From the line that contains "pracowników oraz osób" to the last line of the entries, write each line out exactly; include both ends and nothing else.

Extracted page text data
★ ★ ★ ★

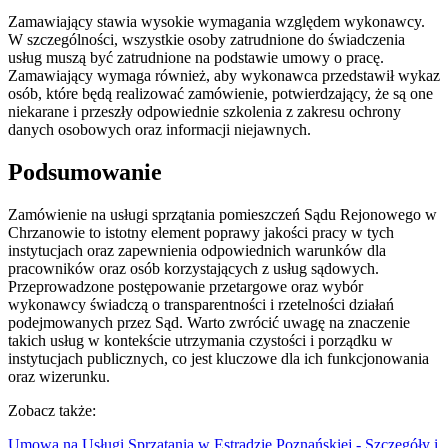
Zamawiający stawia wysokie wymagania względem wykonawcy.
W szczególności, wszystkie osoby zatrudnione do świadczenia
usług muszą być zatrudnione na podstawie umowy o pracę.
Zamawiający wymaga również, aby wykonawca przedstawił wykaz
osób, które będą realizować zamówienie, potwierdzający, że są one
niekarane i przeszły odpowiednie szkolenia z zakresu ochrony
danych osobowych oraz informacji niejawnych.
Podsumowanie
Zamówienie na usługi sprzątania pomieszczeń Sądu Rejonowego w
Chrzanowie to istotny element poprawy jakości pracy w tych
instytucjach oraz zapewnienia odpowiednich warunków dla
pracowników oraz osób korzystających z usług sądowych.
Przeprowadzone postępowanie przetargowe oraz wybór
wykonawcy świadczą o transparentności i rzetelności działań
podejmowanych przez Sąd. Warto zwrócić uwagę na znaczenie
takich usług w kontekście utrzymania czystości i porządku w
instytucjach publicznych, co jest kluczowe dla ich funkcjonowania
oraz wizerunku.
Zobacz także:
Umowa na Usługi Sprzątania w Estradzie Poznańskiej - Szczegóły i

★ ★ ★ ★

→ SOLUTION TO THIS EXERCISE
pracowników oraz osób korzystających z usług sądowych.
Przeprowadzone postępowanie przetargowe oraz wybór
wykonawcy świadczą o transparentności i rzetelności działań
podejmowanych przez Sąd. Warto zwrócić uwagę na znaczenie
takich usług w kontekście utrzymania czystości i porządku w
instytucjach publicznych, co jest kluczowe dla ich funkcjonowania
oraz wizerunku.
Zobacz także:
Umowa na Usługi Sprzątania w Estradzie Poznańskiej - Szczegóły i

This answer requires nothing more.